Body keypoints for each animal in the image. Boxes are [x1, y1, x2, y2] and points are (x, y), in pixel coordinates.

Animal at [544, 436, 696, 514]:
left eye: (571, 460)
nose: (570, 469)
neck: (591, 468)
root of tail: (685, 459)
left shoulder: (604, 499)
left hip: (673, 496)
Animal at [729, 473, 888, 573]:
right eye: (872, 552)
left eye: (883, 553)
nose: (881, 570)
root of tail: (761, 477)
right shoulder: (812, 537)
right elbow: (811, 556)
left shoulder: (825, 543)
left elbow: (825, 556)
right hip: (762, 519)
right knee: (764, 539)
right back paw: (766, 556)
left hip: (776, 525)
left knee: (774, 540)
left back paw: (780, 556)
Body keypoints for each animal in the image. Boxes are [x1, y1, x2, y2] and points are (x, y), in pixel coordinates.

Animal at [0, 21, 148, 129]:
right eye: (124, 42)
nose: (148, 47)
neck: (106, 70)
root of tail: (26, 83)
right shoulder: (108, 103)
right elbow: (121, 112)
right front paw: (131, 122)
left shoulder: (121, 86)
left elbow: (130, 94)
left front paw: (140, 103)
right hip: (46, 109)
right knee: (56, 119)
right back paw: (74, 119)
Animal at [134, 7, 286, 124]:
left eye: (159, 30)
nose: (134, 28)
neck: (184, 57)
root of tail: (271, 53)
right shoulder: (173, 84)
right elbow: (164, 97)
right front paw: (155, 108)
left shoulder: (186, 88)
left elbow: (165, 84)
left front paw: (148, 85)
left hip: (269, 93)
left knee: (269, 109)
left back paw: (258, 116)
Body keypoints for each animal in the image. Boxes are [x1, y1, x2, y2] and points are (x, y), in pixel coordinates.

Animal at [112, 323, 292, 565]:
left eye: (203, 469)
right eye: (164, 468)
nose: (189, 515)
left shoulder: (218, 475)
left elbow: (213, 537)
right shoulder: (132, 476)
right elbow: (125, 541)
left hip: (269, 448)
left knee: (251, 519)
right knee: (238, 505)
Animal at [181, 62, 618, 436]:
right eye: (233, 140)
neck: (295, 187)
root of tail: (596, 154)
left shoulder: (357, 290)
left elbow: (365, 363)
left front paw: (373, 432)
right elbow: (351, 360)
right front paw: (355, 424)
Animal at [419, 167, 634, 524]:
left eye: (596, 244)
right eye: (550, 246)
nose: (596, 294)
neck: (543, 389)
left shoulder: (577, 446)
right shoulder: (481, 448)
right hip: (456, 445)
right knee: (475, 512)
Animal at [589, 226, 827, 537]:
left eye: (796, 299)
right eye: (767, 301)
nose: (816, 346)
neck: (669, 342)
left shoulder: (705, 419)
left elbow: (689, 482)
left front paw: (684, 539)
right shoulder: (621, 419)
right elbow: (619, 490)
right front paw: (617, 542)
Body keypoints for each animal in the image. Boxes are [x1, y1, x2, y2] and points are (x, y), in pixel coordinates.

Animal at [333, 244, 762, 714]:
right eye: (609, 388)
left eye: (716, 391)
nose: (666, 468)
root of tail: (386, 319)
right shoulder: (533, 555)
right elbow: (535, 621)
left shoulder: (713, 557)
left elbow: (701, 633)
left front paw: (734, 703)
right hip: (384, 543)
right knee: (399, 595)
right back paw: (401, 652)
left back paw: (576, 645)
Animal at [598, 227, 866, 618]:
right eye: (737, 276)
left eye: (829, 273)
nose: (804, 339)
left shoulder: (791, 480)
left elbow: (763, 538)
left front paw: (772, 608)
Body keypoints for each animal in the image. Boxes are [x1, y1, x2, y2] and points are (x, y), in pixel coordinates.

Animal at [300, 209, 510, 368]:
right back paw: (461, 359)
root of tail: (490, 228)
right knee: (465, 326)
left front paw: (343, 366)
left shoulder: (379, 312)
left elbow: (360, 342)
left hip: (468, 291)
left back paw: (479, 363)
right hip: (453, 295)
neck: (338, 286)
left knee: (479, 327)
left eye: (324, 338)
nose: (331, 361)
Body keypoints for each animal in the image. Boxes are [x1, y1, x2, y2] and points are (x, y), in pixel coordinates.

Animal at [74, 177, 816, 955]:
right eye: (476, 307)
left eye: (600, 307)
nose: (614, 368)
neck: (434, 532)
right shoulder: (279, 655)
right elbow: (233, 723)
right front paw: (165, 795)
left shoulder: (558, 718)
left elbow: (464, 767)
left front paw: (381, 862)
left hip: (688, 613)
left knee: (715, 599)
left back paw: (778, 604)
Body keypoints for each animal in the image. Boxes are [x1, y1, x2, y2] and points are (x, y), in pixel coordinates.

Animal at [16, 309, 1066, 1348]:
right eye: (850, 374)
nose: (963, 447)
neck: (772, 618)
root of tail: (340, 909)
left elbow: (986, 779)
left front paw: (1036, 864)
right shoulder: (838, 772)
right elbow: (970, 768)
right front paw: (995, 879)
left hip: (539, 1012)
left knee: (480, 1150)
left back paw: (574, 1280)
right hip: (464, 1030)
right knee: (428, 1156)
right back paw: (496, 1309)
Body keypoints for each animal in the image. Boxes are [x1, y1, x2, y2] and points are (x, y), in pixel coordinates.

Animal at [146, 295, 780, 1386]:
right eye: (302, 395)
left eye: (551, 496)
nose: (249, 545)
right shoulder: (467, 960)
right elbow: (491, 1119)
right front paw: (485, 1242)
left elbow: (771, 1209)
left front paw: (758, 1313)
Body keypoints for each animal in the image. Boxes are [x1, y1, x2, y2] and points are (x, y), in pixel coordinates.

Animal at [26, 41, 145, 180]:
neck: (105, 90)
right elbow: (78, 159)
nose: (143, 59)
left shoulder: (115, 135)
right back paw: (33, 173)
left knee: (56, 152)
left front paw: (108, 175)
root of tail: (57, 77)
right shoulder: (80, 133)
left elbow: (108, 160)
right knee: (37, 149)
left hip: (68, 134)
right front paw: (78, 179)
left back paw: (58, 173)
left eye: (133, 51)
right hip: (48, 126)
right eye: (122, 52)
==========
▶ TASK TO COMPLETE
Retype exactly, and only, the lines from the line holding "right shoulder: (467, 960)" through the last line of the data; both of those lines count.

▶ RESPONSE BELOW
right shoulder: (467, 960)
right elbow: (491, 1119)
right front paw: (485, 1242)
left elbow: (771, 1209)
left front paw: (758, 1313)
Body keypoints for each animal in the image. Boxes are [x1, y1, x2, y2] and points are (x, y), in pixel coordinates.

Animal at [26, 41, 145, 180]:
neck: (105, 90)
right elbow: (78, 159)
nose: (143, 59)
left shoulder: (115, 135)
right back paw: (33, 173)
left knee: (56, 152)
left front paw: (108, 175)
root of tail: (57, 77)
right shoulder: (80, 133)
left elbow: (108, 160)
right knee: (37, 149)
left hip: (68, 134)
right front paw: (78, 179)
left back paw: (58, 173)
left eye: (133, 51)
right hip: (48, 126)
right eye: (122, 52)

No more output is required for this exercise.